Nielsen, the television ratings giant that determines how successful shows are by measuring viewership, is finally going to start including the millions of households that stream media to their computers, set-top boxes, game consoles, and other streaming devices.

The company has already rolled out a pilot program for some big name networks including A+E, ABC, AOL, CBS, The CW, Discovery Communications, FOX, NBC and Univision. The "Nielsen Digital Program Ratings" pilot is set to run from May through June, and despite being in testing phase, the ratings firm must feel pretty confident about the new system as they have already announced that it will launch commercially later this year.

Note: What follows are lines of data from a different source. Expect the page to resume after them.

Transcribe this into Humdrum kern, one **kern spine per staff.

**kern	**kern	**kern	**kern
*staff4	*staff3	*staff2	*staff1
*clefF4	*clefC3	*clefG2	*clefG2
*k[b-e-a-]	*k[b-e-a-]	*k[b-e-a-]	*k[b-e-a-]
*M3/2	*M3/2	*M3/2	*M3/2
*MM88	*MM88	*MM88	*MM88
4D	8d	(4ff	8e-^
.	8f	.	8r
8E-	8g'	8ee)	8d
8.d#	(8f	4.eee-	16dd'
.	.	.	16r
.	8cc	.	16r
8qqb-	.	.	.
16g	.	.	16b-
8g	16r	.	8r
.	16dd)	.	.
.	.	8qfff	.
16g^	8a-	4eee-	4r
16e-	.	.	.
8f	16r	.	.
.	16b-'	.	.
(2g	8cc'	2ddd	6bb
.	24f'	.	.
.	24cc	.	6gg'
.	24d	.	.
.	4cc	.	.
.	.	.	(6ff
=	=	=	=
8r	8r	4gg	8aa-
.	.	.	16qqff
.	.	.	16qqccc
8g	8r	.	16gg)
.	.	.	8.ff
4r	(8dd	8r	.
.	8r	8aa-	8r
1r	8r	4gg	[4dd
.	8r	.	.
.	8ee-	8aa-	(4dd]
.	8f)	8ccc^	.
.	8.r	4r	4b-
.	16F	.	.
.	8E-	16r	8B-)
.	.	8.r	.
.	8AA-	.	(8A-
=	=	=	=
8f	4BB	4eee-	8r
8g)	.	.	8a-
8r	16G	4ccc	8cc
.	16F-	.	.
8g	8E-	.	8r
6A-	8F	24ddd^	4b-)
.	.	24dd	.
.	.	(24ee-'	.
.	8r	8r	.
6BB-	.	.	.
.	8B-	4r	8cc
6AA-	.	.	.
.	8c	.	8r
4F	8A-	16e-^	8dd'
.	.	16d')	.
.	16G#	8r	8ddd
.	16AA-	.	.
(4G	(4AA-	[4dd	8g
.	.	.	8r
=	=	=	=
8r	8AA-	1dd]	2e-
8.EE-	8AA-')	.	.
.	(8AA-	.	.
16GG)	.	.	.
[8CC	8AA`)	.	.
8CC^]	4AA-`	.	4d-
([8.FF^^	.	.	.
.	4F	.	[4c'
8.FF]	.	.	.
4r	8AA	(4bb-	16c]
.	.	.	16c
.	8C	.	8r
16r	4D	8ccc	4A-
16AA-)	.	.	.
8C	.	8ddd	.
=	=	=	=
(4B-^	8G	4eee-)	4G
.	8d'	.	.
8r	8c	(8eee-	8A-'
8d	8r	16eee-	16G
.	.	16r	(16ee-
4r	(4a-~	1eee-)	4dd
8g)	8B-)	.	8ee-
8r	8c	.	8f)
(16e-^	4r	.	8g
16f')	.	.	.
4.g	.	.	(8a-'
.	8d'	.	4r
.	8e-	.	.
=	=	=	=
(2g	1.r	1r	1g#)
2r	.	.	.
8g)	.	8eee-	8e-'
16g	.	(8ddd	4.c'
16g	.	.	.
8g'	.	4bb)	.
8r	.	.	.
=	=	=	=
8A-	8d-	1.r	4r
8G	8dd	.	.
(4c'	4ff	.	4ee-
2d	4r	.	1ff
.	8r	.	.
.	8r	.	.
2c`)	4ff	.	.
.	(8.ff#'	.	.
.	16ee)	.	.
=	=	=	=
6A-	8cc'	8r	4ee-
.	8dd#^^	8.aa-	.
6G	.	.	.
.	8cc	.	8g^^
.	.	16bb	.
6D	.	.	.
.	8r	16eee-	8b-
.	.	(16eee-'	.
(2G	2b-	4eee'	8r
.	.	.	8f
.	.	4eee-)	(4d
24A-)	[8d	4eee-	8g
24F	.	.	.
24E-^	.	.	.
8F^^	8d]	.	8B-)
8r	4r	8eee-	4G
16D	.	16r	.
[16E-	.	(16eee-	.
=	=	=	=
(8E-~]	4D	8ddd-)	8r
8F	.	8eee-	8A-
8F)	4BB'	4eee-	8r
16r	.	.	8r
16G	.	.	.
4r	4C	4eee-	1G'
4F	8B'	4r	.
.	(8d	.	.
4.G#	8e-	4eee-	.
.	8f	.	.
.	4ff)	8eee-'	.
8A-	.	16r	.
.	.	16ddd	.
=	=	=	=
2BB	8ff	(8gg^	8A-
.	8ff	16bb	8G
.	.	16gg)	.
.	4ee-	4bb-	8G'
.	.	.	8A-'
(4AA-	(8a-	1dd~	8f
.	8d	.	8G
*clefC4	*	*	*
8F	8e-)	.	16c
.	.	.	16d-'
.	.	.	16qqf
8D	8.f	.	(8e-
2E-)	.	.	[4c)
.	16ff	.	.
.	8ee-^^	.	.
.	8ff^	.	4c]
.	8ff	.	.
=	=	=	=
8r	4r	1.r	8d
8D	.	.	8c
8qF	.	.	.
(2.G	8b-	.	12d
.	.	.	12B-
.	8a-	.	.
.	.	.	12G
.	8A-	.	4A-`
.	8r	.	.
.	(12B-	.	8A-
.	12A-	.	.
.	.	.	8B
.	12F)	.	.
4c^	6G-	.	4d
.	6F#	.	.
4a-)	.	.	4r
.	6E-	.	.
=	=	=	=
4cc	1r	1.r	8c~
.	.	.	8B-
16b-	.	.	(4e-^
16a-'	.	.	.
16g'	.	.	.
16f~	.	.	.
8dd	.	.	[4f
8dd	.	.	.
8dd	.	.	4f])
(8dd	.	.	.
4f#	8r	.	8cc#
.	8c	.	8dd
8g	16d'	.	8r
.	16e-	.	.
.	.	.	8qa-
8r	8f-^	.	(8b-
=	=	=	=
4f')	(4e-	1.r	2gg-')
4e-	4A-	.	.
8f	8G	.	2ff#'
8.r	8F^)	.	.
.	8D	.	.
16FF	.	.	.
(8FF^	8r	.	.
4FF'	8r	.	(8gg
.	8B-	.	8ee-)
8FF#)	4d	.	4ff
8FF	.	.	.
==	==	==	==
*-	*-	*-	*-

It's hard to believe that they are just getting around to updating the ratings system to include streaming, but better late than never. Online viewership of extremely popular shows like Community and Mad Men continues to balloon, and historically this data has not been taken into account. Nielsen said that they will be measuring how many streams of a particular show are concurrently running, so networks can start incorporating this data into the decision making process.

As always, with the TV industry, it comes down to advertising. "As a companion product to Nielsen Online Campaign Ratings, Nielsen Digital Program Ratings will enable clients to better understand the online audience for their programming by harnessing the same methodology Nielsen already uses to measure the audience for related advertising," said Eric Solomon, SVP for Global Digital Audience Measurement at Nielsen.

Currently, Nielsen states that there are 114.2 million households in the United States with televisions. The new definition includes homes if they have a broadband connection and at least one operable TV/monitor with the ability to deliver video. This increases the number of "television" equipped households to 115.6 million.

The company has stated that they intend to eventually include other mediums as well in the ratings system, including metrics from sources like YouTube and Hulu.